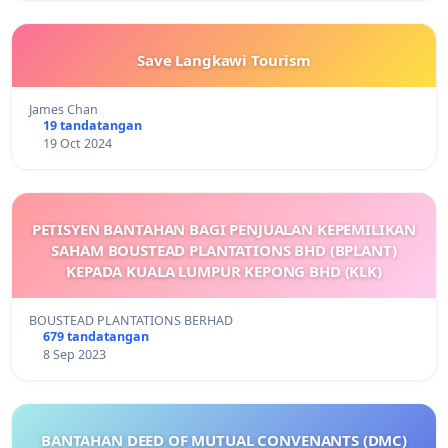
Save Langkawi Tourism
James Chan
19 tandatangan
19 Oct 2024
PETISYEN BANTAHAN BAGI PENJUALAN KEPEMILIKAN
SAHAM BOUSTEAD PLANTATIONS BHD (BPLANT)
KEPADA KUALA LUMPUR KEPONG BHD (KLK)
BOUSTEAD PLANTATIONS BERHAD
679 tandatangan
8 Sep 2023
BANTAHAN DEED OF MUTUAL CONVENANTS (DMC)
************
Can you give these rows again with "tandatangan" switched to "signatures" everywhere, changing nothing else and leaving out the pictures?

> ANSWER SECTION:
Save Langkawi Tourism
James Chan
19 signatures
19 Oct 2024
PETISYEN BANTAHAN BAGI PENJUALAN KEPEMILIKAN
SAHAM BOUSTEAD PLANTATIONS BHD (BPLANT)
KEPADA KUALA LUMPUR KEPONG BHD (KLK)
BOUSTEAD PLANTATIONS BERHAD
679 signatures
8 Sep 2023
BANTAHAN DEED OF MUTUAL CONVENANTS (DMC)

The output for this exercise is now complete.